Da Nord a Sud, riprendiamo il nostro itinerario alla scoperta dei dialetti italiani, ed è gustando un cabaret di pasticcini alla pasta di mandorle (che avrei dovuto dividere con la mia ragazza ma sono troppo buoni!) che mi preparo al viaggio verso una delle isole più belle del Mediterraneo: la Sicilia.
Pima di iniziare occorre chiarire una delle questioni principali: il siciliano è una lingua o un dialetto?
Inizio le ricerche. Decido di affidarmi a enti predisposti e a esperti in ambito linguistico, così da evitare di aumentare la confusione in merito. Faccio quindi riferimento al docente, glottologo e dialettologo Giovanni Ruffino, primo linguista siciliano nominato accademico della Crusca nel 2017. Il professor Ruffino ritiene che il termine dialetto sia più appropriato, nonostante il siciliano abbia mantenuto alcuni dei requisiti fondamentali per essere definito una lingua.
Ma andiamo per gradi.
Siciliano, ISO e UNESCO
Ricordandoci quando detto sopra ci addentriamo ulteriormente nel dibattito.
L’International Organization for Standardization (ISO), la principale organizzazione mondiale per la definizione di norme tecniche nei più svariati ambiti e settori, ad esempio le nostre certificazioni ISO 17100:2015 e 18587:2017, ha attribuito un codice anche al siciliano: ISO 639-3 scn. Il “problema” è che i codici ISO non vengono assegnati ai dialetti, ma solo agli idiomi autonomi.
Ma non finisce qui.
L’UNESCO ha riconosciuto al siciliano, così come al napoletano, lo status di lingua madre in pericolo d’estinzione. Fornendone anche una definizione:
La Lingua siciliana è l’insieme dei dialetti meridionali estremi, quindi l’insieme dei dialetti siciliani, della Calabria centro-meridionale e del Salento.

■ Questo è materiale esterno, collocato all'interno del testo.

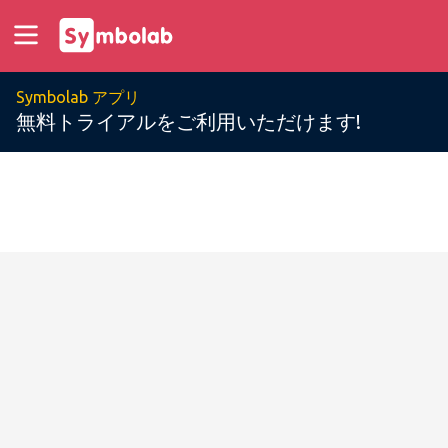
Symbolab アプリ
無料トライアルをご利用いただけます!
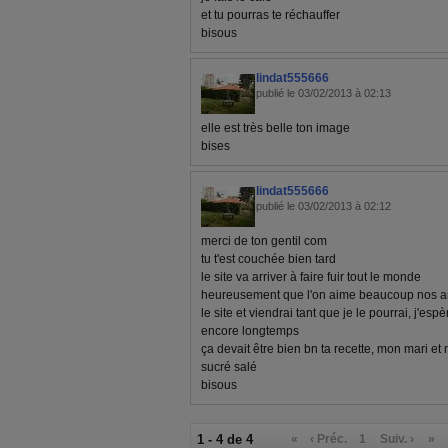
et tu pourras te réchauffer
bisous
lindat555666
publié le 03/02/2013 à 02:13
elle est très belle ton image
bises
lindat555666
publié le 03/02/2013 à 02:12
merci de ton gentil com
tu t'est couchée bien tard
le site va arriver à faire fuir tout le monde
heureusement que l'on aime beaucoup nos amie
le site et viendrai tant que je le pourrai, j'e
encore longtemps
ça devait être bien bn ta recette, mon mari 
sucré salé
bisous
1 - 4 de 4
«
‹ Préc.
1
Suiv. ›
»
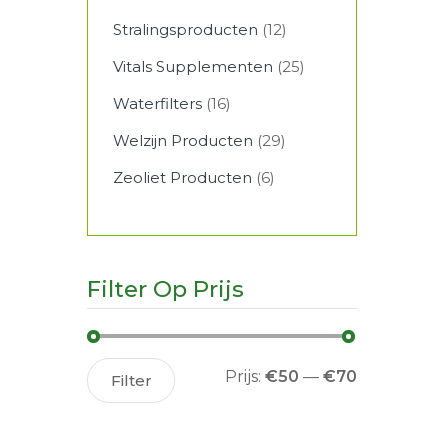
Stralingsproducten
(12)
Vitals Supplementen
(25)
Waterfilters
(16)
Welzijn Producten
(29)
Zeoliet Producten
(6)
Filter Op Prijs
Min.
Max.
Prijs:
€50
—
€70
Filter
prijs
prijs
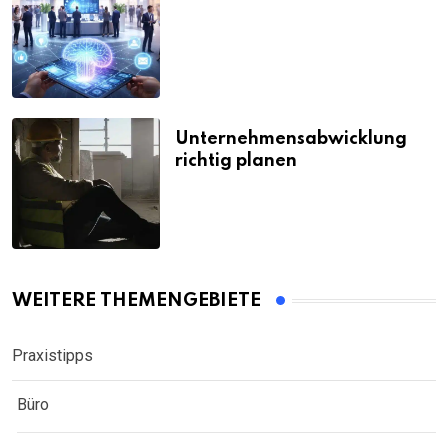
Unternehmensabwicklung
richtig planen
WEITERE THEMENGEBIETE
Praxistipps
Büro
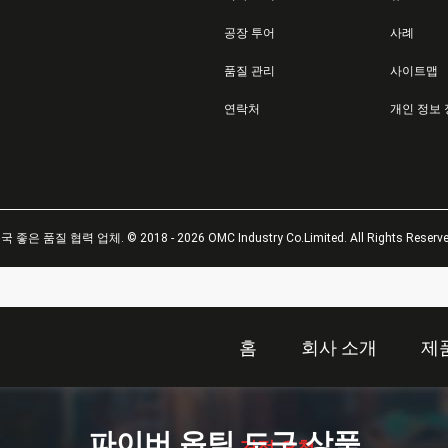
공장 투어
사례
품질 관리
사이트맵
연락처
개인 정보
국 좋은 품질 협력 업체. © 2018 - 2026 OMC Industry Co.Limited. All Rights Reserve
홈
회사 소개
제
描
述
파이버 옵틱 도구 상품
견적 요청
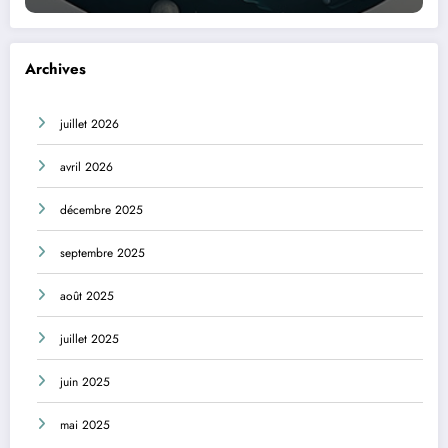
Archives
juillet 2026
avril 2026
décembre 2025
septembre 2025
août 2025
juillet 2025
juin 2025
mai 2025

È da intendersi quindi come «lingua regionale o minoritaria […] non un dialetto della lingua ufficiale dello Stato».
In sostanza, nonostante io non abbia intenzione (né tantomeno l’autorità) di stabilire se si tratti di lingua o dialetto, sappiamo che il siciliano può essere inteso come l’insieme dei dialetti parlati non solo all’interno della regione Sicilia, ma anche in alcune aree della Puglia e della Calabria.
Cosa posso fare, però, è chiarire una volta per tutte che no, purtroppo il siciliano e il napoletano non sono riconosciuti come Patrimonio Unesco, come in molti hanno invece dichiarato, dal momento che non figura nell’elenco dei Patrimoni Orali e Immateriali dell’UNESCO.
Sicilia: la storia linguistica
La ricchezza del siciliano affonda le proprie radici nella storia dell’isola. La sua posizione strategica, centrale nel Mar Mediterraneo, ne ha fatto nel corso dei secoli l’oggetto di conquiste da parte di popolazioni provenienti dai territori più disparati.
Popolazioni che hanno contribuito al continuo rinnovo e incremento delle varie forme linguistiche delle parlate locali. In particolare, possiamo riconoscere in questo idioma l’influenza greca, latina, araba, francese, tedesca, catalana e castigliana.
Tra tutte, le influenze delle lingue iberiche sulle parlate di Sicilia sono probabilmente le più evidenti. Ad esempio, nelle desinenze dell’imperfetto in dicìa e facìa e del condizionale dirìa e farìa, tipiche dello spagnolo. E ancora l’uso della preposizione “a” con nomi propri o comuni di persone, tipiche del castigliano: “Esperamos a tu hermano” e “Aspittamu a tò frati” in siciliano. A livello terminologico possiamo infine trovare parole di chiara influenza spagnola, come lastima (lamento) da lástima e cucchiara (cucchiaio) da cuchara.
Ma non solo la Spagna, anche la Francia è riuscita con la sua lingua a influenzare le parlate siciliane. Come nei vocaboli accattari (comprare) da acheter, assiettati (siediti) da assieds-toi e racina (uva) da raisin.
Insomma, un idioma a dir poco affascinante, oggetto di norme e progetti scolastici all’interno di sempre più ampi progetti di valorizzazione, non soltanto di natura locale.
Ah, quasi dimenticavo. Il siciliano ha anche una propria versione di Wikipedia “La nciclupidìa lìbbira“, un traduttore online italiano-siciliano ed è infine possibile sceglierlo come lingua per la propria tastiera Google.
Alla prossima puntata, ni videmu prestu!